Alternatives to jobless benefits
The senior Republican on the House Ways & Means Committee, Kevin Brady (R-TX), has proposed an alternative to extended unemployment benefits. He favors a $1,200 cash payment (effectively two weeks of the additional jobless benefits) for those who return to their jobs before July 31. Sen. Rob Portman (R-OH) has a similar idea. This avoids the Social Security shortfall problem but still does nothing for the unemployed, those likely to need the money the most.
Supporters of the back-to-work agenda favor other non-tax policy changes as well. One is Senate Majority Leader Mitch McConnell’s (R-KY) push to waive a firm’s liability if employees or customers contract COVID-19 in their establishments.
Wage credits
The next set of back-to work alternatives follows a very different model.

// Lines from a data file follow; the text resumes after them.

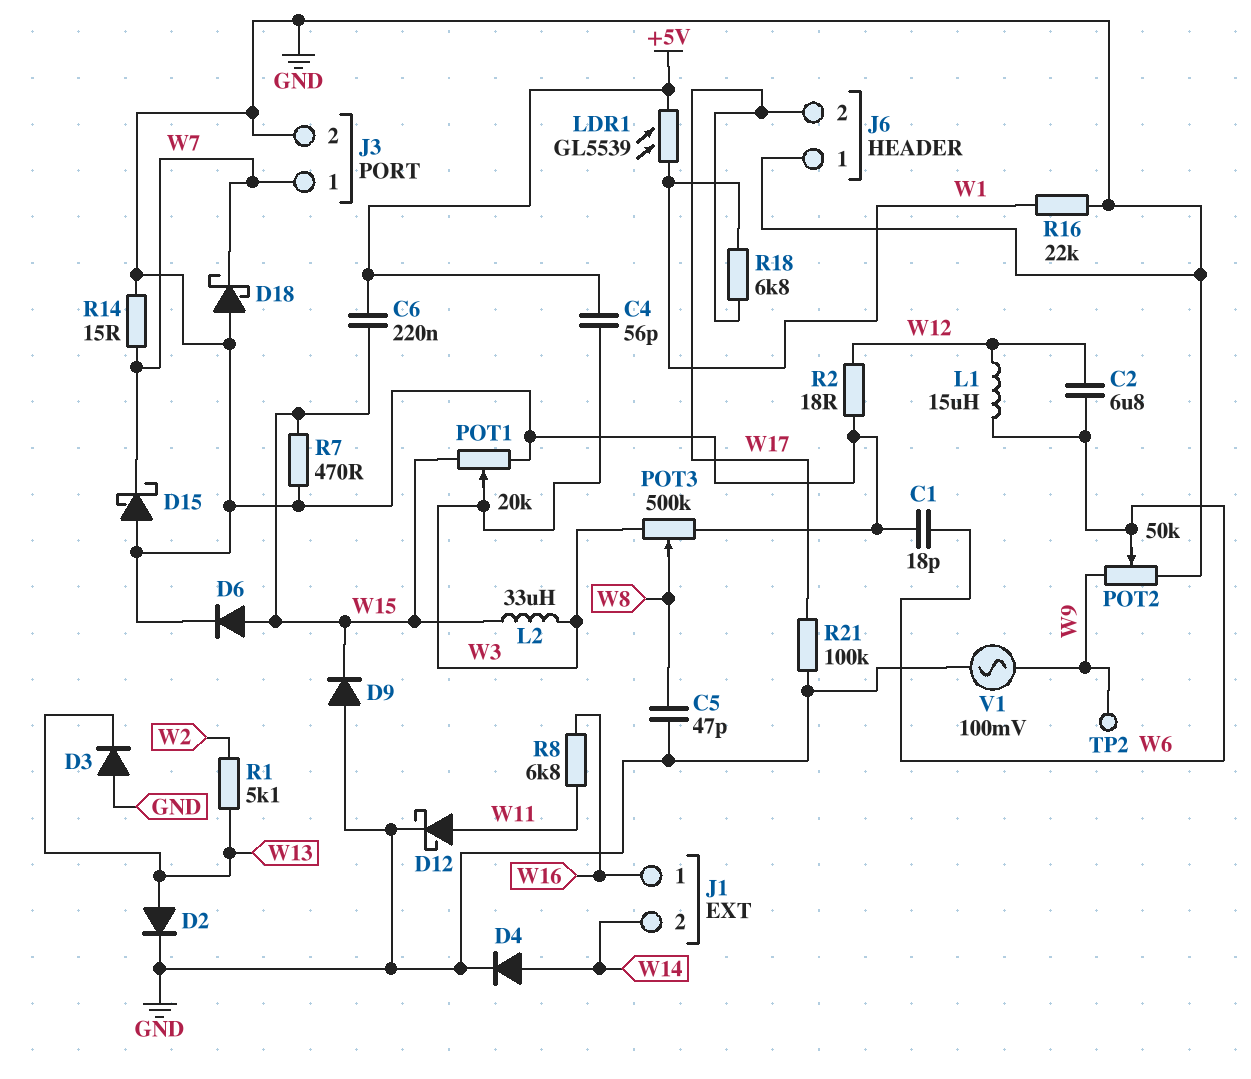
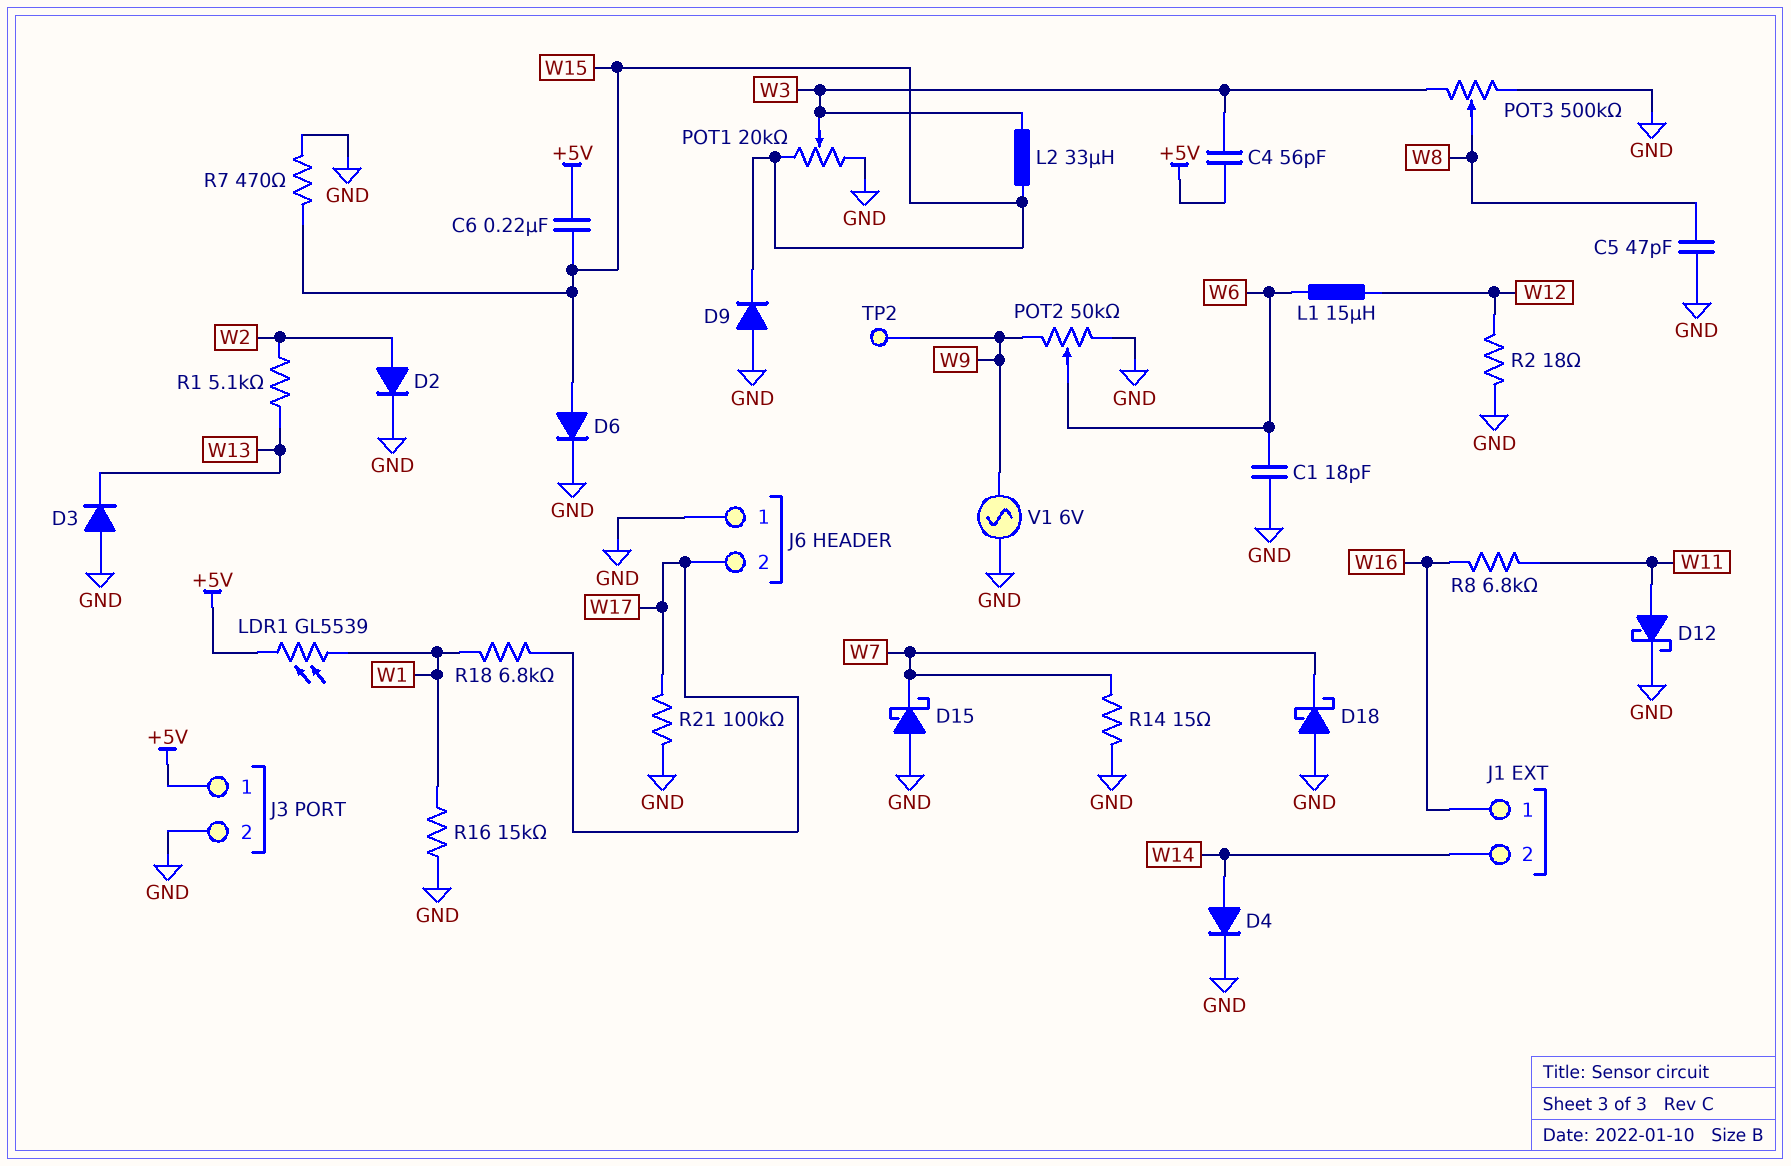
C2: 6.8uF (W6, W12) -> none
D2: diode (A W13, K GND) -> diode (A W2, K GND)
J3 pin 1: W7 -> +5V
R16: 22k (GND, W1) -> 15k (GND, W1)
V1: AC 100mV (GND, W9) -> AC 6V (GND, W9)

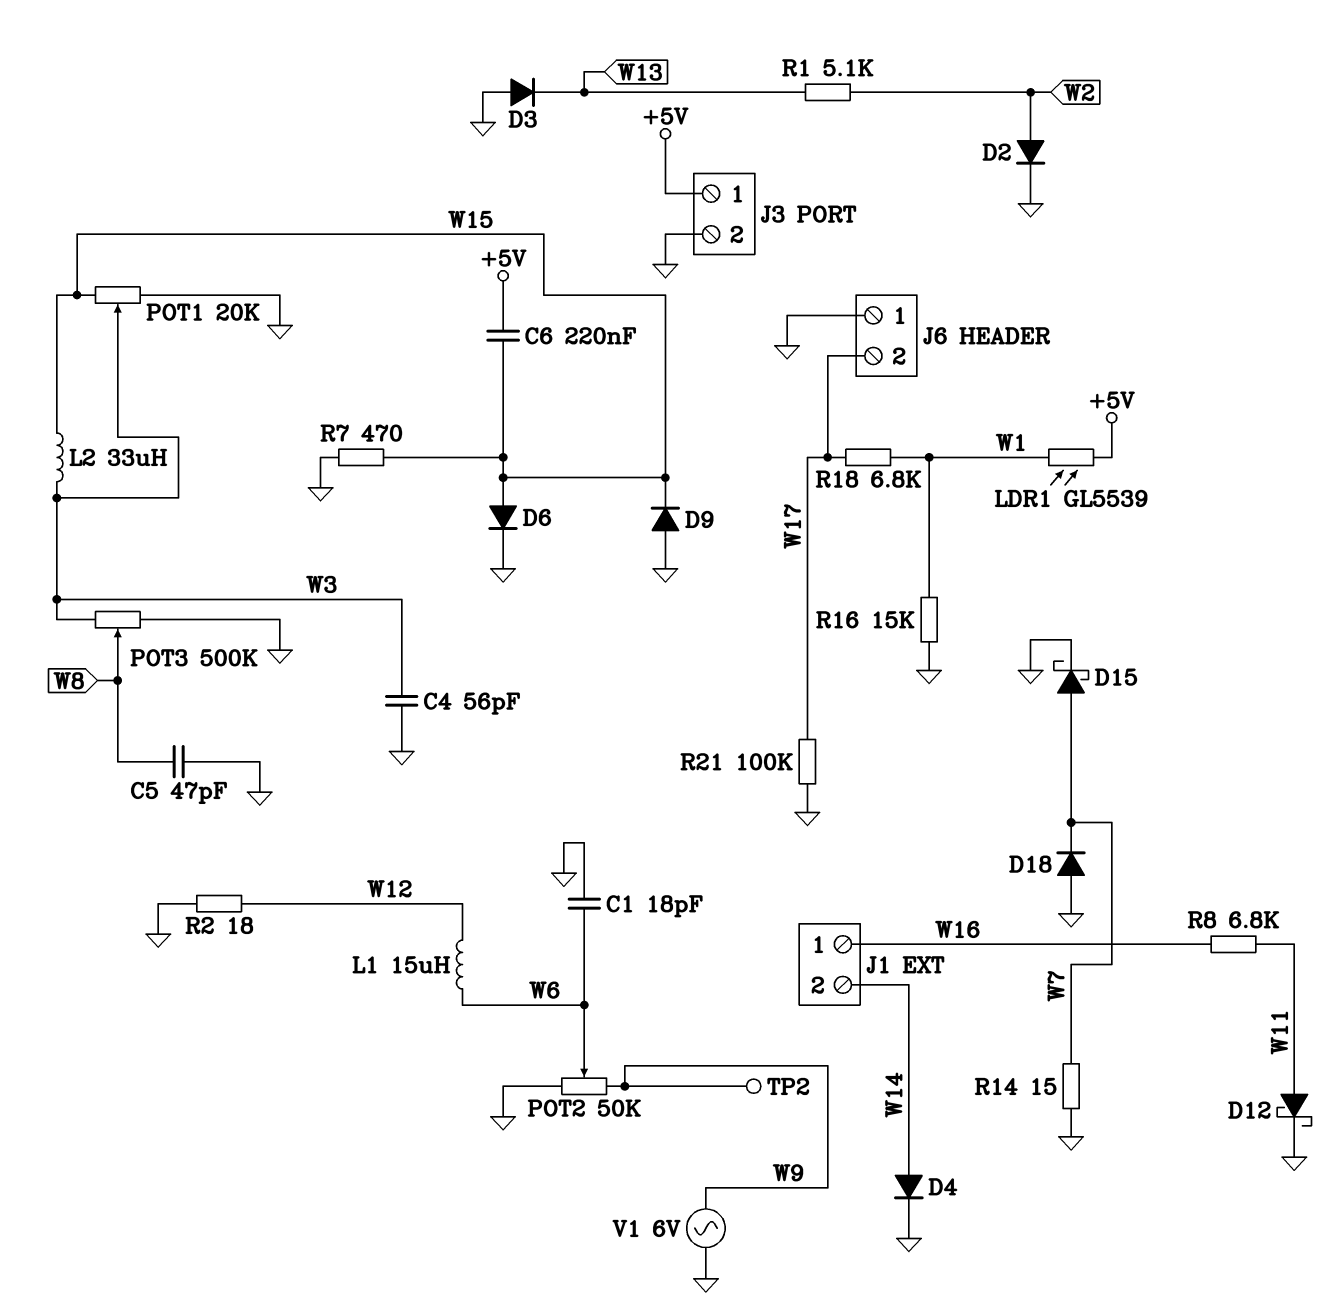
C4: 56pF (+5V, W3) -> 56pF (GND, W3)
D15: schottky (A GND, K W7) -> schottky (A W7, K GND)
D18: schottky (A GND, K W7) -> diode (A GND, K W7)

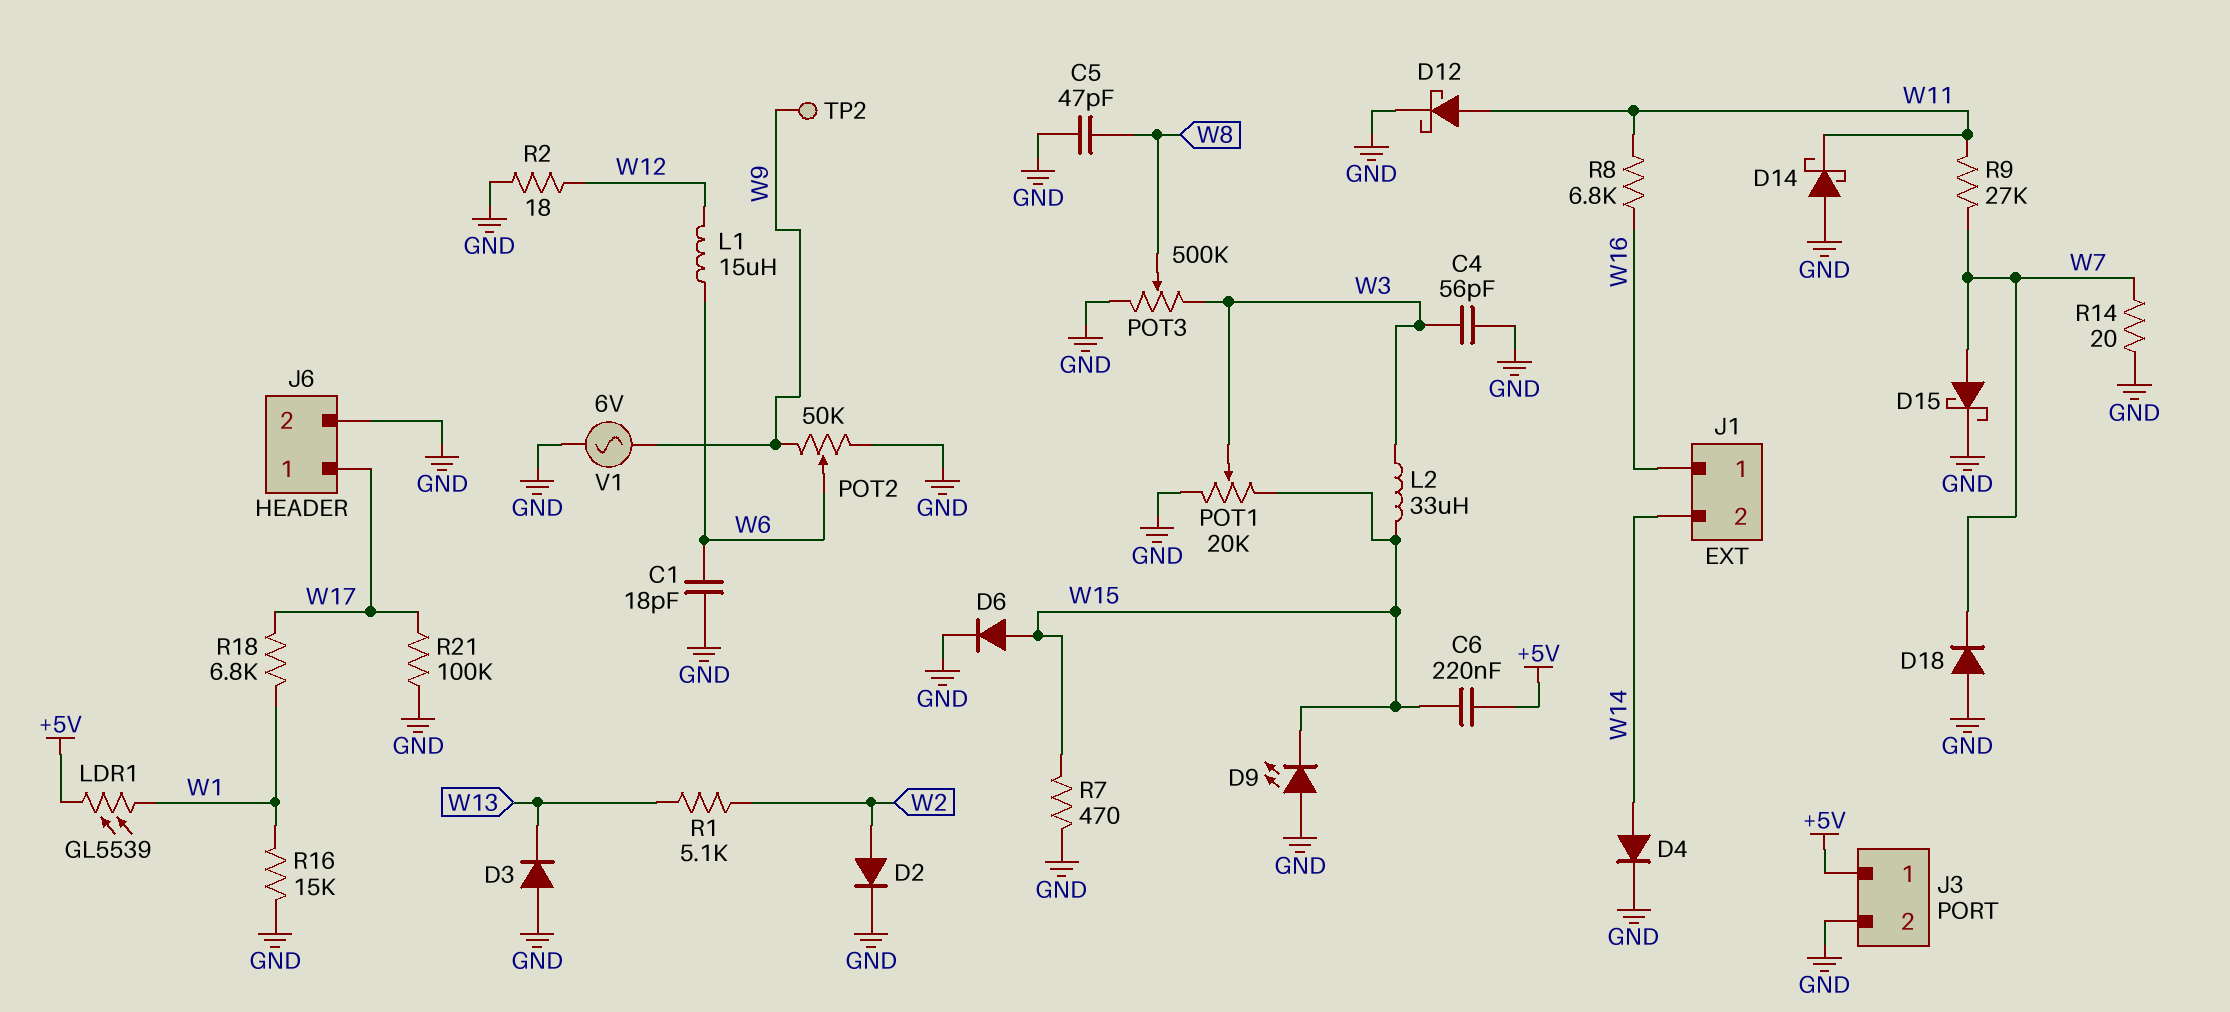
D9: diode (A GND, K W15) -> LED (A GND, K W15)
D14: none -> schottky (A GND, K W11)
J6 pin 1: GND -> W17
J6 pin 2: W17 -> GND
R9: none -> 27k (W7, W11)
R14: 15 (GND, W7) -> 20 (GND, W7)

Each would create a form of wage credit for employers who hire, rehire, or retain workers. Lawmakers ranging from Rep. Pramila Jayapal (D-WA), one of the House’s most liberal members, to Sen. Josh Hawley (R-MO), a conservative Republican, have proposed variations on this idea. So has a broadly ideological diverse group of Senate Democrats, led by moderate Mark Warner (R-VA) and including liberal Bernie Sanders (I-VT), who caucuses with Democrats, and conservative Doug Jones (D-AL).
The basic design of all these ideas is the same: An employer tax credit linked to wages. They differ in the size of the credit, the qualified wage amount, other expenses eligible for the credit, whether they are available for current workers, and criteria for business eligibility. But all would provide tax subsidies to firms based in some way on their workforce.
Of course, the tax code already allows firms to deduct labor costs from their taxable business income. And the CARES Act created a modest new subsidy called the employee retention tax credit (ERTC). It allows firms to claim a 50 percent credit for wages and some health insurance costs of up to $10,000 per employee.
Firms are eligible for the ERTC if they closed due to the pandemic, partially suspended operations, or suffered a decline of at least 50 percent of gross revenues. Importantly, they do not qualify if they accepted the more generous Paycheck Protection Program payments. Thus, relatively few businesses have claimed the credit.
A thousand flowers
The HEROES Act, passed by the House last month, would build on the ERTC. It would raise the limit on annual wages eligible for the credit to $45,000, increase the credit rate to 80 percent, and allow firms to claim a phased-in credit if their gross receipts fell by at least 10 percent.
But the many bills floating around Congress would do even more.
For example, Jayapal’s plan would cover 100 percent of annual wages up to $100,000 per employee, along with benefits and other expenses such as rent.
Hawley’s plan, which has been evolving, would provide a credit of 120 percent of annual wages up to $50,000 for rehired workers and 80 percent for the first $50,000 for retaining current workers. Firms of any size would be eligible, as long as they could show that they suffered revenue losses of 20 percent during the pandemic.
The Warner bill would expand the ERTC. Firms could claim a credit of up to $90,000 to cover wages and health benefits for each laid-off or furloughed worker it rehires. Small and mid-sized businesses also could claim an additional credit of up to 5 percent of gross receipts for their costs of rent, mortgages, utilities, and other operating expenses.
These ideas have generated surprising interest on Capitol Hill, and may make sense once it is safe to go back to work. But they raise three big questions: How much does Congress want to spend on such a program? Is the real problem a lack of workers or an absence of consumer demand? And when is it the right time for the government to encourage people to go back to work?